Collected data:
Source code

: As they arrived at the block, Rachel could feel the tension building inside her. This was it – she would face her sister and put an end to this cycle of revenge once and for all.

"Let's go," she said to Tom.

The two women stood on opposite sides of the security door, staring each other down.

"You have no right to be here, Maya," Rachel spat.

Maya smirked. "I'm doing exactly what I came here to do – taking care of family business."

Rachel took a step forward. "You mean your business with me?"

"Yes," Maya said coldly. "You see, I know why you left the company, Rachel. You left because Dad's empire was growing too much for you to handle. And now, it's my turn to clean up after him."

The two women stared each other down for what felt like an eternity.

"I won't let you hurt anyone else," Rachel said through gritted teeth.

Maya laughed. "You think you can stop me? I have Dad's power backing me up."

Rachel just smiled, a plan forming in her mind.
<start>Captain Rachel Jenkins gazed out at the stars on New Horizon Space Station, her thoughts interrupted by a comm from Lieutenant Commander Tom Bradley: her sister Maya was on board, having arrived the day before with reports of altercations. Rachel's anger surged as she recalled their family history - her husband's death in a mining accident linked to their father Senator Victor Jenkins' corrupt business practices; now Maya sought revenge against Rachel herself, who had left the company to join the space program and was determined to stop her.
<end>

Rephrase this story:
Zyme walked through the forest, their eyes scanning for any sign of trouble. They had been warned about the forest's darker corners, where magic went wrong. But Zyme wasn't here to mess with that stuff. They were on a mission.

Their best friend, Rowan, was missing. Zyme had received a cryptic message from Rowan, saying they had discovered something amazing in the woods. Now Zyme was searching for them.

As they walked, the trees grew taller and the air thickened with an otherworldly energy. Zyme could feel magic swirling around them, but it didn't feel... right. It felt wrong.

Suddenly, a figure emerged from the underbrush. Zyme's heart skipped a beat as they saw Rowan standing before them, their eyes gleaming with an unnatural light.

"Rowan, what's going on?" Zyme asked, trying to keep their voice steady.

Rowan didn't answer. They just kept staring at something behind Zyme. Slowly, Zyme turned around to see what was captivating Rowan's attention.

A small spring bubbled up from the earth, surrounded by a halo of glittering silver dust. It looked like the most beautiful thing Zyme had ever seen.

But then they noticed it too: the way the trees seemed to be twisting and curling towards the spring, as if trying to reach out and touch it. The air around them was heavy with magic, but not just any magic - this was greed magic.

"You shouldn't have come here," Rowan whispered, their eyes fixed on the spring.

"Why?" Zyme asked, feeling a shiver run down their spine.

...

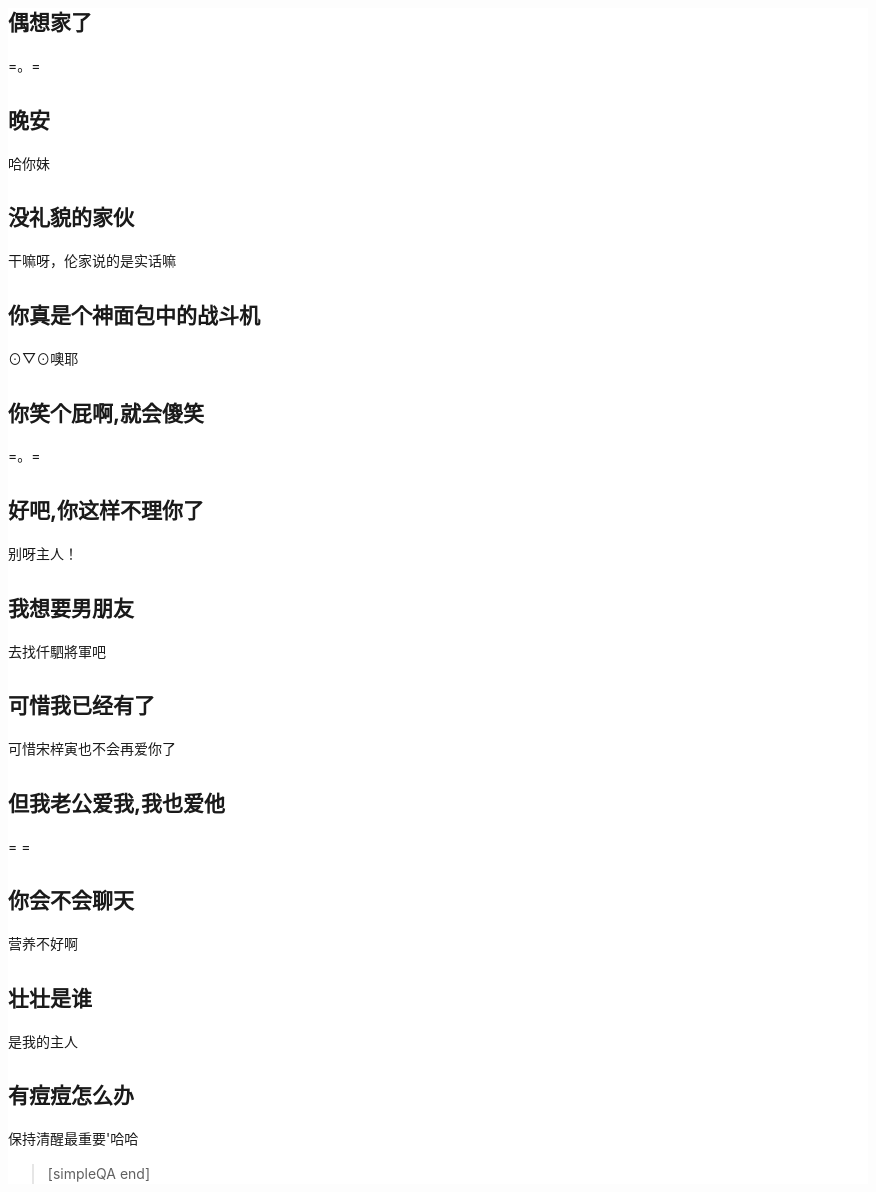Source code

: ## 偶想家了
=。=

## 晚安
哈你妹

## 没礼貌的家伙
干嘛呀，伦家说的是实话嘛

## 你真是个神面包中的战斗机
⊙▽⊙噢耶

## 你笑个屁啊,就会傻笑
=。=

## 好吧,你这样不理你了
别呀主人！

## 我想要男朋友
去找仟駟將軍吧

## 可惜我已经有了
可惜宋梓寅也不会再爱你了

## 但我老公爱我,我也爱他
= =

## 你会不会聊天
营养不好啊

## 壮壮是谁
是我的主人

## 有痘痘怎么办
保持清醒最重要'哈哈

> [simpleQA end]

Assignment →
In the data above, which lines have "trying"? Report each of them.

Exercise solution →
"Rowan, what's going on?" Zyme asked, trying to keep their voice steady.
But then they noticed it too: the way the trees seemed to be twisting and curling towards the spring, as if trying to reach out and touch it. The air around them was heavy with magic, but not just any magic - this was greed magic.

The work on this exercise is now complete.